- [What you need to do] Write out the entries below in full, exactly as given.

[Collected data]
───

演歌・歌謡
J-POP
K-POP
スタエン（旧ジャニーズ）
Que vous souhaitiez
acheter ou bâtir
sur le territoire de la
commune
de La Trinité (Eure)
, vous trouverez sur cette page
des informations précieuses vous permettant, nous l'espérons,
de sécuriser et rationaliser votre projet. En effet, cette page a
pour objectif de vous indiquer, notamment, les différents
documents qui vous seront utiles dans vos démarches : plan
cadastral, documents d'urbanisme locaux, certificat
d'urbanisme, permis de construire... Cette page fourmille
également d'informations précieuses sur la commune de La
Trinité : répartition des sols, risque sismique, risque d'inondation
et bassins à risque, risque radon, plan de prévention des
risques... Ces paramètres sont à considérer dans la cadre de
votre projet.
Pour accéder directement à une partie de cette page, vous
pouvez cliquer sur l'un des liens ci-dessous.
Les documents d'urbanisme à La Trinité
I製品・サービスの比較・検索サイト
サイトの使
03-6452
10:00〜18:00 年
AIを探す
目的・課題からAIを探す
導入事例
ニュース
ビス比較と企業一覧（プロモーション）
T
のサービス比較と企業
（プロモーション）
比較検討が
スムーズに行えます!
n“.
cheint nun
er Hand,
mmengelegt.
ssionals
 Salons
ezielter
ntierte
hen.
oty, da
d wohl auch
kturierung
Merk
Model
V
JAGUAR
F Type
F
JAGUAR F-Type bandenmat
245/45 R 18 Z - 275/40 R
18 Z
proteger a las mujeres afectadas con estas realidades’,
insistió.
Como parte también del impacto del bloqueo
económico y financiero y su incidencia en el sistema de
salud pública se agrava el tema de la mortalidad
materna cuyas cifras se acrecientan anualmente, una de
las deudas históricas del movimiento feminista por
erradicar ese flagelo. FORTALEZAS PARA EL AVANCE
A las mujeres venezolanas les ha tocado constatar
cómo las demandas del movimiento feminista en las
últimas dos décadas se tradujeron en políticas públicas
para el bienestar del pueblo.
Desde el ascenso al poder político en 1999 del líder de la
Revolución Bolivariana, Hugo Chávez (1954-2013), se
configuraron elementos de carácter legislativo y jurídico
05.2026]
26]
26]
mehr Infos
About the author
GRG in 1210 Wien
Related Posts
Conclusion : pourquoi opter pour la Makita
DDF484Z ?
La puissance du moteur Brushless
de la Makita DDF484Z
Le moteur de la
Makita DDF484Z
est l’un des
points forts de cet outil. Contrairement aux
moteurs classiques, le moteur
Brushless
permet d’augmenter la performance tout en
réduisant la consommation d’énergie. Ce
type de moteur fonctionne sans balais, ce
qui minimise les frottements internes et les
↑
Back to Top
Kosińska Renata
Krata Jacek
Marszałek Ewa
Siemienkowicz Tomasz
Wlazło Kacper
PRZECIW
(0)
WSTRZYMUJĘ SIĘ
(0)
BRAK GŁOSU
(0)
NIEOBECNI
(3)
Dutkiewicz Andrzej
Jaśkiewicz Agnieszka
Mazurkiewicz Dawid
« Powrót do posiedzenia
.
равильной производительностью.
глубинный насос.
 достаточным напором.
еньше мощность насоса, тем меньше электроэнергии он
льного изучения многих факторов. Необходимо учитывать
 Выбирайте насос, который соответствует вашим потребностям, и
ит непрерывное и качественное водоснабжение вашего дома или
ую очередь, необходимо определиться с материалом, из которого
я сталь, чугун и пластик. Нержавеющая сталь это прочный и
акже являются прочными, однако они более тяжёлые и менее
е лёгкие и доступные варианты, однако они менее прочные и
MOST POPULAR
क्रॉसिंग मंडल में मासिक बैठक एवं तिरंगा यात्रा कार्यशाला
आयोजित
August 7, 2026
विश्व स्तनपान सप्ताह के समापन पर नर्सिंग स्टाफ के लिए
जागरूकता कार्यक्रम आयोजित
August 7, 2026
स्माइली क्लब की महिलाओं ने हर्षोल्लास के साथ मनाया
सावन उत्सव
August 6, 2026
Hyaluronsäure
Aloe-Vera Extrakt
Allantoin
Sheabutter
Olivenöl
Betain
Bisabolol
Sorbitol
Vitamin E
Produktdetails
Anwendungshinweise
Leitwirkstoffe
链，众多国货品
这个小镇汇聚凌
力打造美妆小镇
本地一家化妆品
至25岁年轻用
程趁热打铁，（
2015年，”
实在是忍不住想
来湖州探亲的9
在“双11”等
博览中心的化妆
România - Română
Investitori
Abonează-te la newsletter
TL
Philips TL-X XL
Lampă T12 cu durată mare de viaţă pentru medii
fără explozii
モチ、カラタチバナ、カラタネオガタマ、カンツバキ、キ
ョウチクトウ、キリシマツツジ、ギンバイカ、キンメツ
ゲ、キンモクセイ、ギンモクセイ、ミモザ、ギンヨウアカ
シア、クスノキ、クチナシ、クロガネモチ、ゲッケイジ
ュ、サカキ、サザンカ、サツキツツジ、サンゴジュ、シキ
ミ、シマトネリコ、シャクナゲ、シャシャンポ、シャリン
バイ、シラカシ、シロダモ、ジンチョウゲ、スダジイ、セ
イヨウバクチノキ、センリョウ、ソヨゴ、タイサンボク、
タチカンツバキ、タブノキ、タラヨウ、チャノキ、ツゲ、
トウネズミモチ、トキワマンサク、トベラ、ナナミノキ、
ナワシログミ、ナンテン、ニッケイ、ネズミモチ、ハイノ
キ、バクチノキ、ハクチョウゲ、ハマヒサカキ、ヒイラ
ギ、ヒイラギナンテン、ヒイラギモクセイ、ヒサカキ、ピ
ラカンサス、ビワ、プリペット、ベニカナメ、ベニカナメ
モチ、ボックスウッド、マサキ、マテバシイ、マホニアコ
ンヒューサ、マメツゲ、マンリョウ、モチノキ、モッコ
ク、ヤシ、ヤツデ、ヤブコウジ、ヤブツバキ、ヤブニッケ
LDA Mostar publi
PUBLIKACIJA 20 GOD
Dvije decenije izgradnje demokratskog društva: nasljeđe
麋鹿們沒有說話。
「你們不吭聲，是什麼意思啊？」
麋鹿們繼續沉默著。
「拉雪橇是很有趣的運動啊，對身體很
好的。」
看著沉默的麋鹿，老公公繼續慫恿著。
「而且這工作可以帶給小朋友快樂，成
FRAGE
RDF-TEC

───

- [Answer box]
演歌・歌謡
J-POP
K-POP
スタエン（旧ジャニーズ）
Que vous souhaitiez
acheter ou bâtir
sur le territoire de la
commune
de La Trinité (Eure)
, vous trouverez sur cette page
des informations précieuses vous permettant, nous l'espérons,
de sécuriser et rationaliser votre projet. En effet, cette page a
pour objectif de vous indiquer, notamment, les différents
documents qui vous seront utiles dans vos démarches : plan
cadastral, documents d'urbanisme locaux, certificat
d'urbanisme, permis de construire... Cette page fourmille
également d'informations précieuses sur la commune de La
Trinité : répartition des sols, risque sismique, risque d'inondation
et bassins à risque, risque radon, plan de prévention des
risques... Ces paramètres sont à considérer dans la cadre de
votre projet.
Pour accéder directement à une partie de cette page, vous
pouvez cliquer sur l'un des liens ci-dessous.
Les documents d'urbanisme à La Trinité
I製品・サービスの比較・検索サイト
サイトの使
03-6452
10:00〜18:00 年
AIを探す
目的・課題からAIを探す
導入事例
ニュース
ビス比較と企業一覧（プロモーション）
T
のサービス比較と企業
（プロモーション）
比較検討が
スムーズに行えます!
n“.
cheint nun
er Hand,
mmengelegt.
ssionals
 Salons
ezielter
ntierte
hen.
oty, da
d wohl auch
kturierung
Merk
Model
V
JAGUAR
F Type
F
JAGUAR F-Type bandenmat
245/45 R 18 Z - 275/40 R
18 Z
proteger a las mujeres afectadas con estas realidades’,
insistió.
Como parte también del impacto del bloqueo
económico y financiero y su incidencia en el sistema de
salud pública se agrava el tema de la mortalidad
materna cuyas cifras se acrecientan anualmente, una de
las deudas históricas del movimiento feminista por
erradicar ese flagelo. FORTALEZAS PARA EL AVANCE
A las mujeres venezolanas les ha tocado constatar
cómo las demandas del movimiento feminista en las
últimas dos décadas se tradujeron en políticas públicas
para el bienestar del pueblo.
Desde el ascenso al poder político en 1999 del líder de la
Revolución Bolivariana, Hugo Chávez (1954-2013), se
configuraron elementos de carácter legislativo y jurídico
05.2026]
26]
26]
mehr Infos
About the author
GRG in 1210 Wien
Related Posts
Conclusion : pourquoi opter pour la Makita
DDF484Z ?
La puissance du moteur Brushless
de la Makita DDF484Z
Le moteur de la
Makita DDF484Z
est l’un des
points forts de cet outil. Contrairement aux
moteurs classiques, le moteur
Brushless
permet d’augmenter la performance tout en
réduisant la consommation d’énergie. Ce
type de moteur fonctionne sans balais, ce
qui minimise les frottements internes et les
↑
Back to Top
Kosińska Renata
Krata Jacek
Marszałek Ewa
Siemienkowicz Tomasz
Wlazło Kacper
PRZECIW
(0)
WSTRZYMUJĘ SIĘ
(0)
BRAK GŁOSU
(0)
NIEOBECNI
(3)
Dutkiewicz Andrzej
Jaśkiewicz Agnieszka
Mazurkiewicz Dawid
« Powrót do posiedzenia
.
равильной производительностью.
глубинный насос.
 достаточным напором.
еньше мощность насоса, тем меньше электроэнергии он
льного изучения многих факторов. Необходимо учитывать
 Выбирайте насос, который соответствует вашим потребностям, и
ит непрерывное и качественное водоснабжение вашего дома или
ую очередь, необходимо определиться с материалом, из которого
я сталь, чугун и пластик. Нержавеющая сталь это прочный и
акже являются прочными, однако они более тяжёлые и менее
е лёгкие и доступные варианты, однако они менее прочные и
MOST POPULAR
क्रॉसिंग मंडल में मासिक बैठक एवं तिरंगा यात्रा कार्यशाला
आयोजित
August 7, 2026
विश्व स्तनपान सप्ताह के समापन पर नर्सिंग स्टाफ के लिए
जागरूकता कार्यक्रम आयोजित
August 7, 2026
स्माइली क्लब की महिलाओं ने हर्षोल्लास के साथ मनाया
सावन उत्सव
August 6, 2026
Hyaluronsäure
Aloe-Vera Extrakt
Allantoin
Sheabutter
Olivenöl
Betain
Bisabolol
Sorbitol
Vitamin E
Produktdetails
Anwendungshinweise
Leitwirkstoffe
链，众多国货品
这个小镇汇聚凌
力打造美妆小镇
本地一家化妆品
至25岁年轻用
程趁热打铁，（
2015年，”
实在是忍不住想
来湖州探亲的9
在“双11”等
博览中心的化妆
România - Română
Investitori
Abonează-te la newsletter
TL
Philips TL-X XL
Lampă T12 cu durată mare de viaţă pentru medii
fără explozii
モチ、カラタチバナ、カラタネオガタマ、カンツバキ、キ
ョウチクトウ、キリシマツツジ、ギンバイカ、キンメツ
ゲ、キンモクセイ、ギンモクセイ、ミモザ、ギンヨウアカ
シア、クスノキ、クチナシ、クロガネモチ、ゲッケイジ
ュ、サカキ、サザンカ、サツキツツジ、サンゴジュ、シキ
ミ、シマトネリコ、シャクナゲ、シャシャンポ、シャリン
バイ、シラカシ、シロダモ、ジンチョウゲ、スダジイ、セ
イヨウバクチノキ、センリョウ、ソヨゴ、タイサンボク、
タチカンツバキ、タブノキ、タラヨウ、チャノキ、ツゲ、
トウネズミモチ、トキワマンサク、トベラ、ナナミノキ、
ナワシログミ、ナンテン、ニッケイ、ネズミモチ、ハイノ
キ、バクチノキ、ハクチョウゲ、ハマヒサカキ、ヒイラ
ギ、ヒイラギナンテン、ヒイラギモクセイ、ヒサカキ、ピ
ラカンサス、ビワ、プリペット、ベニカナメ、ベニカナメ
モチ、ボックスウッド、マサキ、マテバシイ、マホニアコ
ンヒューサ、マメツゲ、マンリョウ、モチノキ、モッコ
ク、ヤシ、ヤツデ、ヤブコウジ、ヤブツバキ、ヤブニッケ
LDA Mostar publi
PUBLIKACIJA 20 GOD
Dvije decenije izgradnje demokratskog društva: nasljeđe
麋鹿們沒有說話。
「你們不吭聲，是什麼意思啊？」
麋鹿們繼續沉默著。
「拉雪橇是很有趣的運動啊，對身體很
好的。」
看著沉默的麋鹿，老公公繼續慫恿著。
「而且這工作可以帶給小朋友快樂，成
FRAGE
RDF-TEC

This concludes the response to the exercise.